I'm not sure how much I can add to Amos's report of Angry Arab's presentation. But I think one might want to focus on the morally heinous obfuscation of the scale of sectarian violence in Iraq, particularly because we seem to have something of an audience (see their comments) that considers AbuKhalil not only credible but worthy of our respect. As you can read in detail in Amos's post, AbuKhalil asserted last Thursday evening on the campus of UC Berkeley that western media organizations like the New York Times deliberately suppress the fact that the majority of the violent attacks that the Iraqi insurgency or resistance or whatever commits are directed against coalition forces, not against Iraqi targets. Amos has his references for this, but I believe the authority of the International Crisis Group was also invoked.
I don't think today's NYT, in a statistical and visual piece entitled "Four Years of War in Iraq" could be any clearer. As for the number of attacks:
The average number of attacks tracked by the American-led coalition continues to rise. Coalition forces draw the majority of attacks, while Iraqi security forces and civilians sustain the majority of casualties.This is a distinction that was sorely missed in AbuKhalil's polemic. If the high ground is, as the professor argued, simply counting the corpses, I think the NYT has it. Under the sectarian violence graphic, one finds the important qualification: "Note: a single incident can cause multiple deaths."

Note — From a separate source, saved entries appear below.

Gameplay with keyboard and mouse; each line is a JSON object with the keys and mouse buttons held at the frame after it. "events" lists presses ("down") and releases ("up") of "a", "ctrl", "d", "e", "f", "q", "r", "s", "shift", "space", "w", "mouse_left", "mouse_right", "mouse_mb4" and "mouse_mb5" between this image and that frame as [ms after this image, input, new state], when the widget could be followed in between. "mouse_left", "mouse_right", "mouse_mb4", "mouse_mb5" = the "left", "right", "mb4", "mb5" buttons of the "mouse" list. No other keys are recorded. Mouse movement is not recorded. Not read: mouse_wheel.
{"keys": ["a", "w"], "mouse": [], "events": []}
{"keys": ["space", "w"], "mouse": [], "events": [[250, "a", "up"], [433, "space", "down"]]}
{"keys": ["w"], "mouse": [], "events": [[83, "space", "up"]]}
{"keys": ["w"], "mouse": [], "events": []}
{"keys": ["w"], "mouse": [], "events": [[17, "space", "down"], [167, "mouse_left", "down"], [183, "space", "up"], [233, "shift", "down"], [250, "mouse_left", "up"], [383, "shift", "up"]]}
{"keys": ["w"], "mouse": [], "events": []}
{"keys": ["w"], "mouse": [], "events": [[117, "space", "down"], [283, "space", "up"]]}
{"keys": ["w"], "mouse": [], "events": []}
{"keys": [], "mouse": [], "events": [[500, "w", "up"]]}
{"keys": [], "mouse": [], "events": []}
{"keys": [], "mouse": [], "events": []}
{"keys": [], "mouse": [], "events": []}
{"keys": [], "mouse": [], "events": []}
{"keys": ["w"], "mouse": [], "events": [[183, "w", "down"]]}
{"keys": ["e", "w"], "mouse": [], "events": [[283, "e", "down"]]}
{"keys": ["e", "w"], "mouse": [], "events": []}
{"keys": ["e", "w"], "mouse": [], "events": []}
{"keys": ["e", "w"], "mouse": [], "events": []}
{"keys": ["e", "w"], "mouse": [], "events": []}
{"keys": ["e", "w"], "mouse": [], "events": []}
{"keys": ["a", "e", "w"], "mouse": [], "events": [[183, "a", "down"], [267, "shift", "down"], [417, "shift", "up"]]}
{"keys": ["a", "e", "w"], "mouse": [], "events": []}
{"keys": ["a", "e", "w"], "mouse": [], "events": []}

But what's at stake? I think critics of the US policy in Iraq like AbuKhalil rightly fear and ridicule a shift in the American political discourse toward a "blame the Iraqis" line. It may be politically expedient for the likes of Joe Biden or Barack Obama to dump on the Iraqis in stump speeches, but it doesn't do justice to the colossal mistakes of the Bush policy and it doesn't contribute constructively toward a solution to this problem. Still, I think that if one, in the interest of defending Iraqis against American incriminations, obscures the character or scale of civil strife and ethnic cleansing in Iraq, no one's interest is served, least of all the interest of the Iraqi people. The civil conflict in Iraq is by no means being fought in a world apart from American military operations. How the two correlate, and how the civil conflict itself is a monster with multiple, multiple heads are issues that deserve serious study and discussion.